The family of Limerick businessman Jason Corbett (39), who was killed by his wife and father-in-law, were left distraught as a North Carolina judge confirmed his killers will not face a retrial for another 10 months, the Irish Independent reported.
Mr Corbett’s daughter Sarah (16) held back tears as she and her guardian – her aunt Tracey Corbett-Lynch and her husband David Lynch – sat just metres from her stepmother and step-grandfather Molly and Tom Martens, who were released from North Carolina prisons last year after successfully appealing against their 2017 second-degree murder convictions.
Sarah Corbett who, along with her older bother Jack, was in the US when their father killed by the Martens, travelled with her aunt and uncle-in-law from Limerick to Lexington, North Carolina, for the hearing.
According to Irish Independent journalist Ralph Rigel, Ms Martens stared directly ahead as Judge David Hall confirmed the proposed 2023 retrial date.
The retrial is expected to begin with jury selection commencing on June 26 next year. Under North Carolina law, criminal convictions require an unanimous jury verdict.
According to Mr Rigel, the Corbetts appeared distraught as Judge Hall said it was impossible to stage the retrial any earlier than June 2023.
Judge Hall said the delay was due to a Covid bottleneck of cases on the court services trials list.
Molly and Tom Martens remain on continuing bail after they were released from custody after their second-degree murder convictions were quashed, first by the North Carolina Court of Appeals and later on by the North Carolina Supreme Court.
The US father and daughter had served just over three and a half years of their original 20-25 year prison terms.
They have insisted that they acted entirely in self-defence.

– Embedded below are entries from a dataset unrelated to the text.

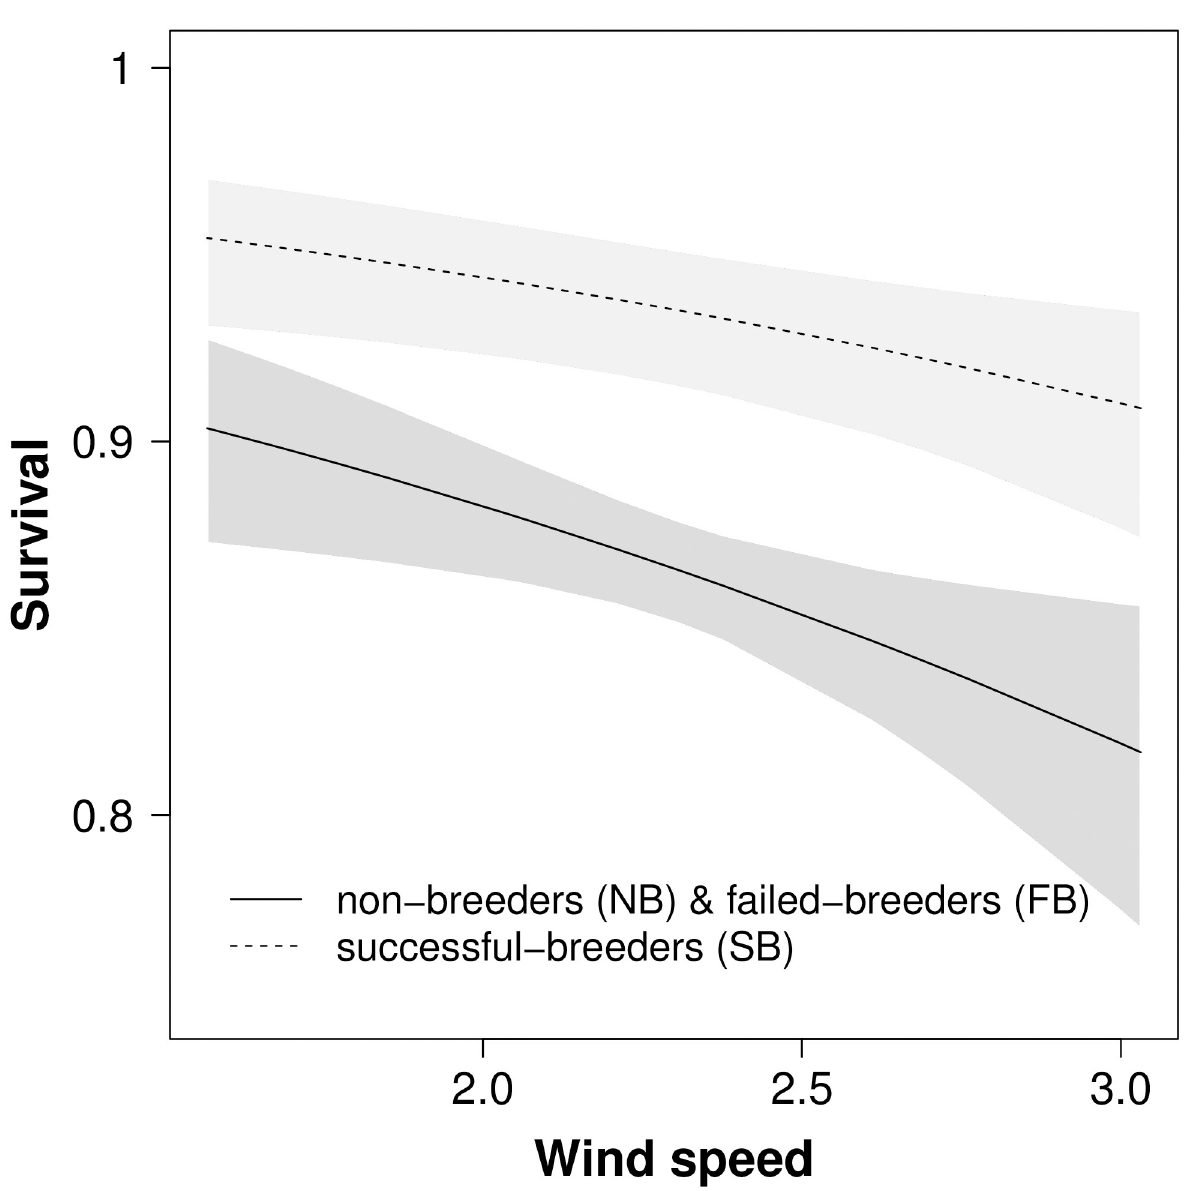
Fig 3. Apparent survival rates of adult Manx shearwaters decreased with increasing average wind speeds in the breeding foraging areas. Successful breeding (black line, dark grey shading shows 95% CI); grouped failed breeding and non-breeding birds (dotted line light grey shading shows 95%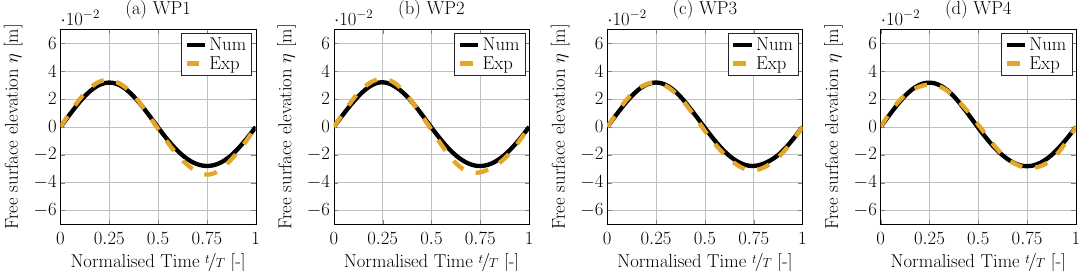
Figure 7. Phase-averaged free surface elevation, measured at wave probes WP1–WP4 ( a – d ), for wave RW2.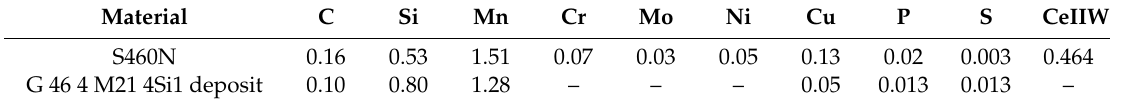
Table 1. The chemical composition of the used materials, wt.%.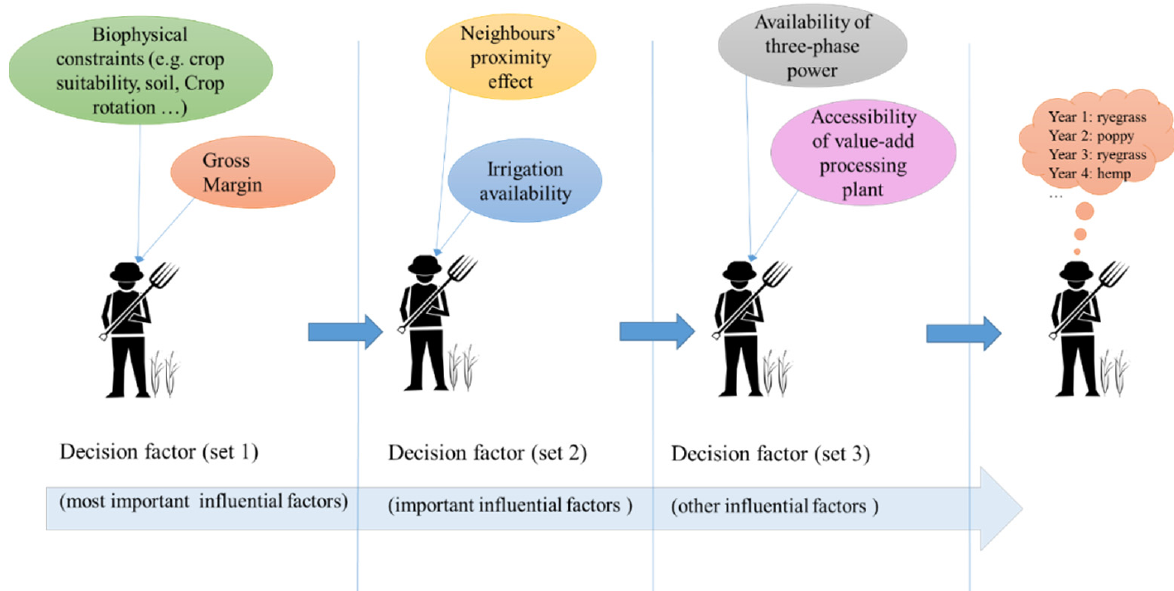
Figure 2. Illustration of social, economic and biophysical factors in the conceptualisation of a sequence of decision steps.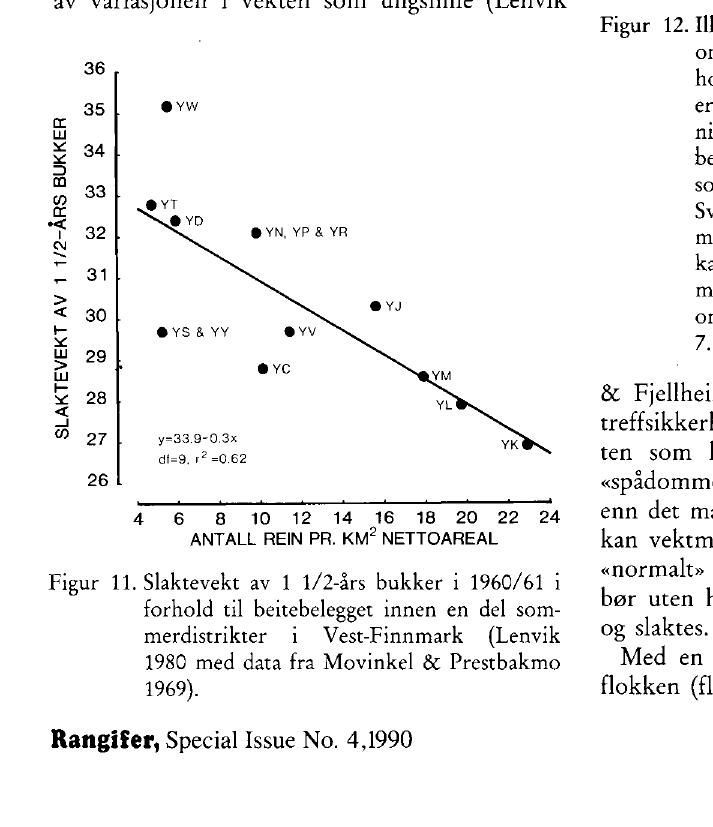
Figur 11. Slaktevekt av 1 1/2-års bukker i 1960/61 i forhold til beitebelegget innen en del som-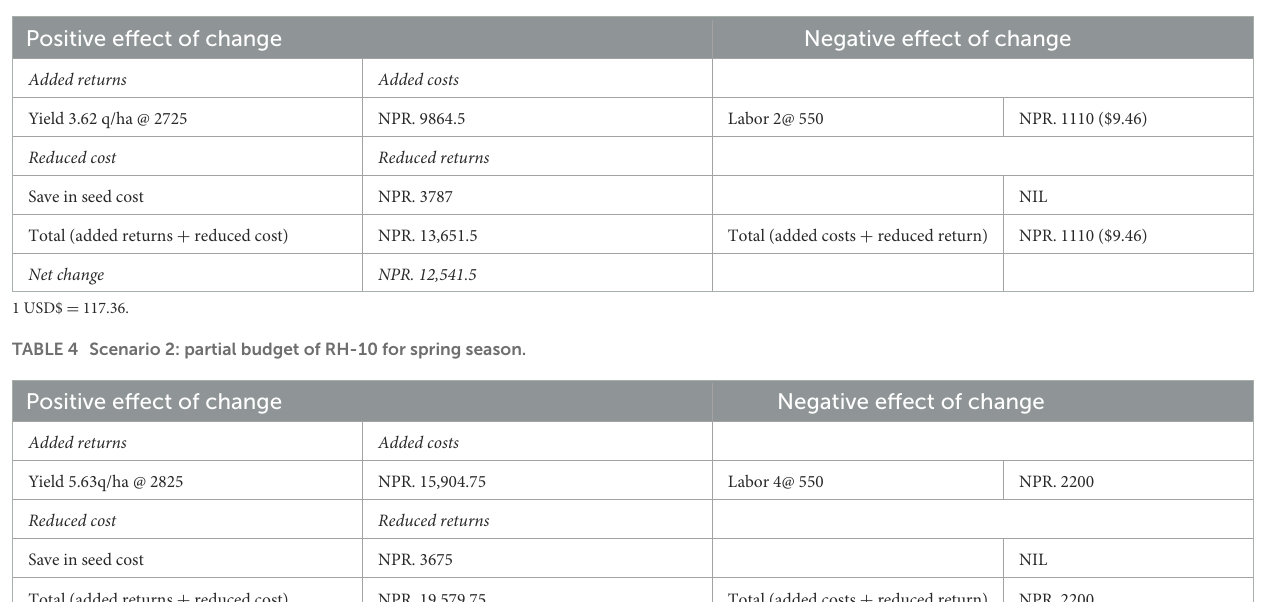
TABLE 3 Scenario 1: partial budget of RH-10 for full sample size (regardless of location and season).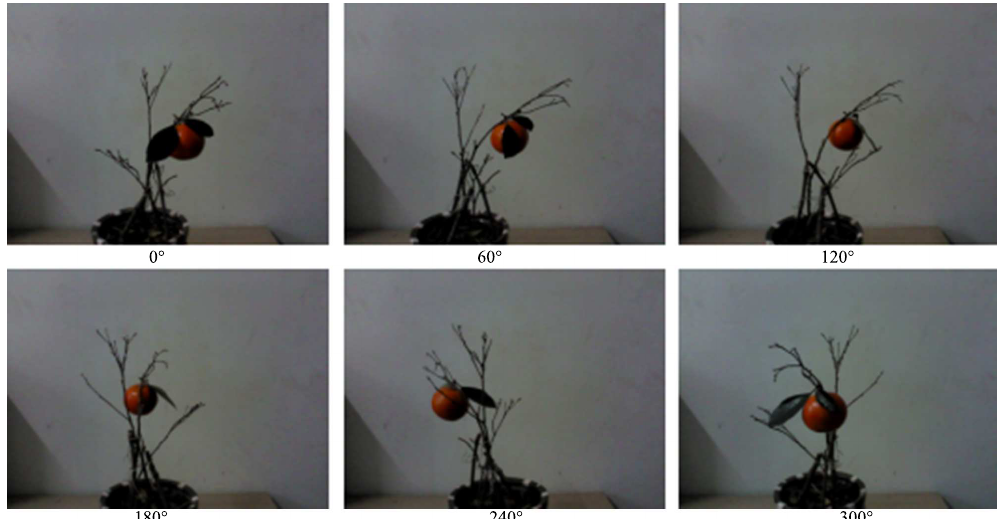
Figure 13. A set of citrus experiment position-postures.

Mr Corbett’s family had expressed concerns that a lengthy delay in staging the retrial could jeopardise Mr Corbett’s two children, Jack (18) and Sarah (16), in their studies for their Leaving Certificate exams.
While Jack is due to sit his Leaving Certificate exams next summer, Sarah is presently awaiting the results of her Junior Cert exams last summer.
Both children marked their birthdays over the past few days.
The Martens’ 2017 trial heard allegations that an attempt had been made to drug Mr Corbett, that he was beaten even after he was dead, and that the Martens had no self-defence marks on their bodies.
The retrial is expected to last for up to seven weeks.